Worldview education and normative professionalisation
Besides knowledge and skills, professionalism requires an awareness of the personal values that influence professional decision-making. An understanding of personal values is decisive for the quality of professional performance. This awareness-development process is supported by practice-based and biographical research.
Objective
The objective of this research is to identify the personal motivation of students and professionals. To do this, we are developing various tools that help individuals develop an awareness of and articulate their deeper motivation. The focus is on gaining moral awareness as part of an individual’s personal worldview.
- We are developing useful tools that can be used to chart and analyse the norms and values of students and professionals.
- We are developing tools and teaching activities that aid the self-reflection and value-oriented professionalisation of students and professionals.
Results
The result is a narrative-biographical research tool that can be adapted to suit any given degree programme. It is a tool that can be used to realise continued reflection throughout the course of the study.
Reflection also resulted in several analysis tools that help achieve an in-depth insight into the motivation that underlies the professional performance of students and professionals.
We distinguish between seven typologies of students, which help study career coaches to guide individual students effectively and make their norms and values explicit.
Ongoing research and projects are currently yielding a range of teaching methods, reflection tools that often make value orientation the subject of discussion and dialogue.
The theoretical substantiation is described in the dissertation.

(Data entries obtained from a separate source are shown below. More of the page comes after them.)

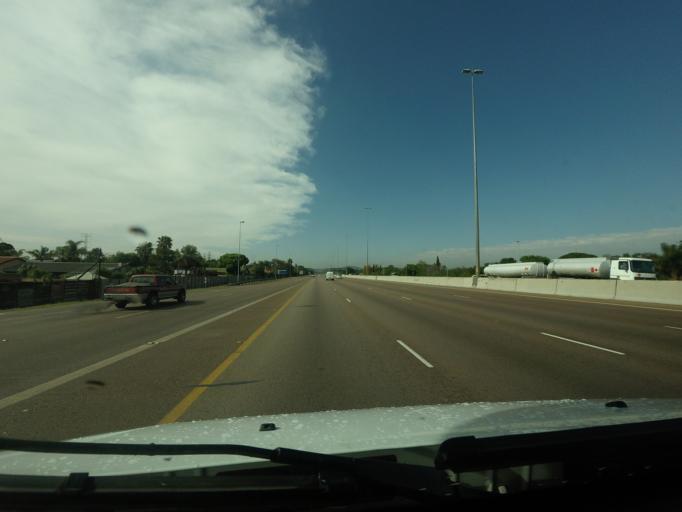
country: ZA
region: Gauteng
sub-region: City of Tshwane Metropolitan Municipality
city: Pretoria
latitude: -25.7148
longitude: 28.2657
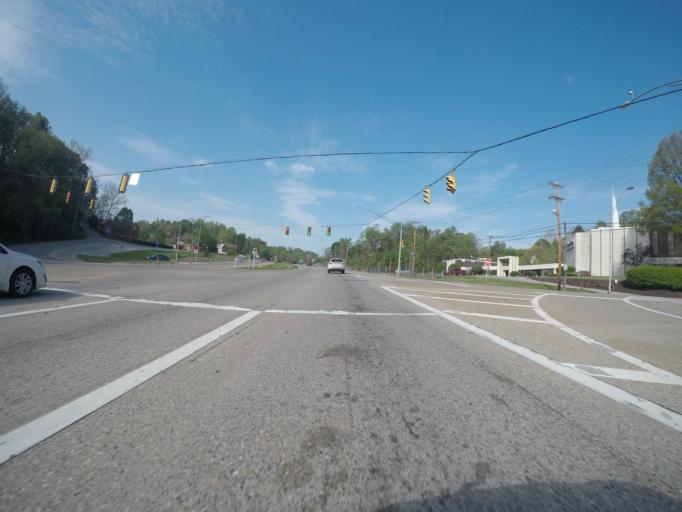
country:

Van der Zande, E. (2018). Life Orientation for Professionals. A Narrative Inquiry into Morality and Dialogical Competency in Professionalisation. Almere: Parthenon.
Duration
20 November 2019 - 01 December 2023
Approach
A narrative-biographical research method is used, in which data can be gathered via a self-designed tool. Added to this, the narrative texts of students and professionals have been subjected to a three-phase analysis in which 'borderline experiences' play a meaningful role.